Finally, a breath of fresh air reply from the research journals to the many folks advocating that fat women not be allowed access to fertility treatment (as they are not in Britain).
Should access to fertility treatment be determined by female body mass index?
Hum Reprod. 2010 Apr;25(4):815-20. Epub 2010 Feb 3.
Pandey S, Maheshwari A, Bhattacharya S.
Assisted Reproduction Unit, University of Aberdeen, Aberdeen Maternity Hospital, Forresterhill Road, Aberdeen AB25 2ZL, UK.
Resource allocation towards fertility treatment has been extensively debated in countries where fertility treatment is publicly-funded. Medical, social and ethical aspects have been evaluated prior to allocation of resources. Analysis of cost-effectiveness, risks and benefits and poor success rates have led to calls of restricting fertility treatment to obese women.

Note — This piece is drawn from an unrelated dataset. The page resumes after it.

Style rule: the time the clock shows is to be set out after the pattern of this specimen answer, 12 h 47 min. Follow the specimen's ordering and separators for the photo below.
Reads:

In this debate article, we critically appraise the evidence underlying this issue and highlight the problems with such a policy.
Poor success rate of treatment is unsubstantiated as there is insufficient evidence to link high body mass index (BMI) to reduction in live birth. Obstetric complications have a linear relationship with BMI but are significantly influenced by maternal age. The same is true for miscarriage rates which are influenced by the confounding factors of polycystic ovary syndrome and age. Studies have shown that the direct costs per live birth are no greater for overweight and obese women.
With changing demographics over half the reproductive-age population is overweight or obese. Restricting fertility treatment on the grounds of BMI would cause stigmatization and lead to inequity, feelings of injustice and social tension as affluent women manage to bypass these draconian restrictions. Time lost and poor success of conventional weight loss strategies would jeopardize the chances of conception for many women.